Más allá de ideologías, de contradicciones y de paradojas, los políticos me parecen admirables. Supongo que llegarán al final de campaña con los huesos fundidos por los kilómetros, los mítines, las entrevistas, lanzándose dentelladas de cocodrilo… Y todo sin salirse del guion, haciendo malabarismos dialécticos para no desviarse ni un centímetro de esa línea sutil, sí pero no, no pero sí, tratando de que no les pillen en renuncio. Posiblemente cada uno de nosotros podríamos subir a un estrado, poner una bandera del partido en el atril y comenzar nuestro discurso imitando a Sánchez, a Casado, a Rivera, a Iglesias, a Abascal, a Errejón o a Torra. Imagino tal ejercicio en una escuela de teatro. Cada alumno asumiendo, uno a uno, todos los papeles. Españoles, compatriotas, camaradas, compañeros…
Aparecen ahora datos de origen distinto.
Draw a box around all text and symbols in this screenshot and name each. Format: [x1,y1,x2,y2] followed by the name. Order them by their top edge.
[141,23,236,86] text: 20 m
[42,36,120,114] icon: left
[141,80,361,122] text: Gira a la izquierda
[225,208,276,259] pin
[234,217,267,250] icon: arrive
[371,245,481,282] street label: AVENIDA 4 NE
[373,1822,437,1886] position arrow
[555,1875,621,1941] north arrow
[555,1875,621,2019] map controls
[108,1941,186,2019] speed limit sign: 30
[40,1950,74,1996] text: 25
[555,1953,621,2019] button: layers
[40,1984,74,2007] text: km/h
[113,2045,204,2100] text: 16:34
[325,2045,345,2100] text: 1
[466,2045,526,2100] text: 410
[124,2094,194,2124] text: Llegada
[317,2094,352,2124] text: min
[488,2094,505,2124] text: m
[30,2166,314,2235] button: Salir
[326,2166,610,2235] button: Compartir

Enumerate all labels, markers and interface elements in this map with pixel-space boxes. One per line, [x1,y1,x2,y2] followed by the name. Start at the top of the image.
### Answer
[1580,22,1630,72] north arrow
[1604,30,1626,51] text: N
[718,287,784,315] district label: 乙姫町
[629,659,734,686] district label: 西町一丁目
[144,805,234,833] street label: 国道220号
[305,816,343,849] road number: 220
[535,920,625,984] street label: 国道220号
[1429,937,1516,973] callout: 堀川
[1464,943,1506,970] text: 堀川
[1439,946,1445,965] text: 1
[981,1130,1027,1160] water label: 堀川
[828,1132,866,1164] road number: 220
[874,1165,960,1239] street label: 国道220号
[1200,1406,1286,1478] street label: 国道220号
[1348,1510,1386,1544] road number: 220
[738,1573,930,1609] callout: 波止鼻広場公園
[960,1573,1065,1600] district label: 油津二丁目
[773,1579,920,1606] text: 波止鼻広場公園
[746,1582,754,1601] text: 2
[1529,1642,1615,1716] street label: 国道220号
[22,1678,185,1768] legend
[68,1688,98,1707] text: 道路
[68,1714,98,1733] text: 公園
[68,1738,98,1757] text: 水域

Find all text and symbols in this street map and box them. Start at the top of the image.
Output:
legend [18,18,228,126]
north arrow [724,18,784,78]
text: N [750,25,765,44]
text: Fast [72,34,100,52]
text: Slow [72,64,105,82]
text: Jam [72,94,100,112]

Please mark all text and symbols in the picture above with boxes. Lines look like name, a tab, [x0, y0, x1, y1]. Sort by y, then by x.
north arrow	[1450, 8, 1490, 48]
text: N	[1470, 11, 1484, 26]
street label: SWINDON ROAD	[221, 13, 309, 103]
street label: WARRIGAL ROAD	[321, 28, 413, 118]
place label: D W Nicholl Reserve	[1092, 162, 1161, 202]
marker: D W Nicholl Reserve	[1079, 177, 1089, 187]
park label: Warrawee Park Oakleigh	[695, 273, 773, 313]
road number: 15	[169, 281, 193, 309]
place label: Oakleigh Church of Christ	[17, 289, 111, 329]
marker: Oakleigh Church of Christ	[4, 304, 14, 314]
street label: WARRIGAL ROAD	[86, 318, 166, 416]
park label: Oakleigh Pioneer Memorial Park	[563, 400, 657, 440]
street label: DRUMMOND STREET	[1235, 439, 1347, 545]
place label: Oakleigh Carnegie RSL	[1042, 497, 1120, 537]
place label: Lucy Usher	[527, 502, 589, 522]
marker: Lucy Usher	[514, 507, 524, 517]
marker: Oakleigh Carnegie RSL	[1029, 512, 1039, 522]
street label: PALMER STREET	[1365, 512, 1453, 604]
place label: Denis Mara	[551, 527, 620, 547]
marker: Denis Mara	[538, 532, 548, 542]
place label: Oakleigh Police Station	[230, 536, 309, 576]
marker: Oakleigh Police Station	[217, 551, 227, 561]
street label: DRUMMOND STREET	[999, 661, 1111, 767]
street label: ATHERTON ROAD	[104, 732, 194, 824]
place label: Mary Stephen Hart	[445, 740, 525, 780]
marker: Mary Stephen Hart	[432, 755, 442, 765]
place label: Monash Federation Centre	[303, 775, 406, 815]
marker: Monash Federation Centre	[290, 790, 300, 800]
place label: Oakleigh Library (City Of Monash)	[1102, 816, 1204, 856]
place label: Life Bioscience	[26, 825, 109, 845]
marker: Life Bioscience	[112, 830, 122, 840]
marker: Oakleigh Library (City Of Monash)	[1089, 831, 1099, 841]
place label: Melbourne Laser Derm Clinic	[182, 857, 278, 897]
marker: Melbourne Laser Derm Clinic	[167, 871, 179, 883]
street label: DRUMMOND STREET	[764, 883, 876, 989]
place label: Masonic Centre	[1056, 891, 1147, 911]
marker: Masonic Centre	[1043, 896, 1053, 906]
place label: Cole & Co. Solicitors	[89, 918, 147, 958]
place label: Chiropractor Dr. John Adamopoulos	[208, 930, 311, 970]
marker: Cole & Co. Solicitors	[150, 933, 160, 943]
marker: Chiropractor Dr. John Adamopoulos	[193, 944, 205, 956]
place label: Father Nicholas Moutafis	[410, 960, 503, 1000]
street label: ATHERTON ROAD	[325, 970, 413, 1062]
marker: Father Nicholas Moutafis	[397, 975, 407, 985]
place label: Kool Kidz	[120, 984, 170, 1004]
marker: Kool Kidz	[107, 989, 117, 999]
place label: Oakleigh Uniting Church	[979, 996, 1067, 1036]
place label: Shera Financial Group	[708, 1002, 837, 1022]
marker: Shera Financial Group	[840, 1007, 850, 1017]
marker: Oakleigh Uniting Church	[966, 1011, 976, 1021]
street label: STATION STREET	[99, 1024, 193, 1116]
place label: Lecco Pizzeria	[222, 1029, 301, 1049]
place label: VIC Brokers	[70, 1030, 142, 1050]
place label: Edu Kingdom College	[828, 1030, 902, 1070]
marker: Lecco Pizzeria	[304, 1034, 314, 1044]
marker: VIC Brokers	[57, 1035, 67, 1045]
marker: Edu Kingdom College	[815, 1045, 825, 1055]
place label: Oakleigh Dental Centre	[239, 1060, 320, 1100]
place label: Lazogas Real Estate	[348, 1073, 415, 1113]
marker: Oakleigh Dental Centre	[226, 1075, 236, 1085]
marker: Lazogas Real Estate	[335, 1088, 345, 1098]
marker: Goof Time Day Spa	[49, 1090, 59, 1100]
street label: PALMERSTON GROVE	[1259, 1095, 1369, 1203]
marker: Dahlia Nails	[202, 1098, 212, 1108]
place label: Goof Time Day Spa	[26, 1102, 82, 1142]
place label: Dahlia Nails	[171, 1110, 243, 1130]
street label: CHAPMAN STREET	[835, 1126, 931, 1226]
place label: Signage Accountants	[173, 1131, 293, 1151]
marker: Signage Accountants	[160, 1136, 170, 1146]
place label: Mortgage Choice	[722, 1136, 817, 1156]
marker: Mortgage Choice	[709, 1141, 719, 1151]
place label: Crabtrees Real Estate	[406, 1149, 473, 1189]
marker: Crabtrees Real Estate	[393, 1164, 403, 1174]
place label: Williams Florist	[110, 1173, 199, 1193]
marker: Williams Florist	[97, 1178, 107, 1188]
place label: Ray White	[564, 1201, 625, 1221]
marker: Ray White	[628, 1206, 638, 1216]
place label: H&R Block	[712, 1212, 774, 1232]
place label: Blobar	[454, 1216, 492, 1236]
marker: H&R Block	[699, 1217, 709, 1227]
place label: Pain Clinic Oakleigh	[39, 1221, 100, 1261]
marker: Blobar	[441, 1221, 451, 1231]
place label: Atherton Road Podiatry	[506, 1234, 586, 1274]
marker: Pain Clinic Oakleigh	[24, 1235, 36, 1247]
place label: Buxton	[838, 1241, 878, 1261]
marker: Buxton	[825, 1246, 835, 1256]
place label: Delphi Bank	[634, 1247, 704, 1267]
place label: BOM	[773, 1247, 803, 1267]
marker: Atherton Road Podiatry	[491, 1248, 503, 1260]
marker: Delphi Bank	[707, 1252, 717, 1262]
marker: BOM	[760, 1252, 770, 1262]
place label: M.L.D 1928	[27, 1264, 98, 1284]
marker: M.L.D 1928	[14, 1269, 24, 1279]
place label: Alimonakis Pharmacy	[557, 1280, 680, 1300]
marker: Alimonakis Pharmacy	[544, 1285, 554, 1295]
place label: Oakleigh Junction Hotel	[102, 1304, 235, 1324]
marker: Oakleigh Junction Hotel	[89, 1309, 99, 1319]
Hace años, en Oporto, asistí a un espectáculo maravilloso. Estábamos en el puerto, frente a un grupo de pescaderas que vendían sardinas y verdeles. Un hombre con aspecto de mendigo, subido a una escalinata de piedra, lanzaba su discurso imitando a cada uno de los líderes lusos. Actuaba con cierta ceremonia y se notaba que había interiorizado los matices de cada una de las ideologías. Al acabar, con cierto enardecimiento, inclinaba la cabeza como un consumado actor de teatro callejero y las pescaderas, unas mujeres gordas y risueñas, aplaudían fervorosas dándose manotazos en los muslos como desahogo a su risa. He aquí el tinglado de la antigua farsa, me dije. Cada vez que hay elecciones me acuerdo de aquel mendigo prodigioso con vocación de actor.
Claro que hay políticos caraduras y logreros que remueven las leyes en su propio beneficio. Pero tenemos trenes, hospitales, escuelas, institutos, residencias, autopistas, bibliotecas o universidades que funcionan pese a que los políticos metan la pata. Para eso los necesitamos. Alguien tiene que ocuparse de la cosa pública por más que, a veces, también metan la mano.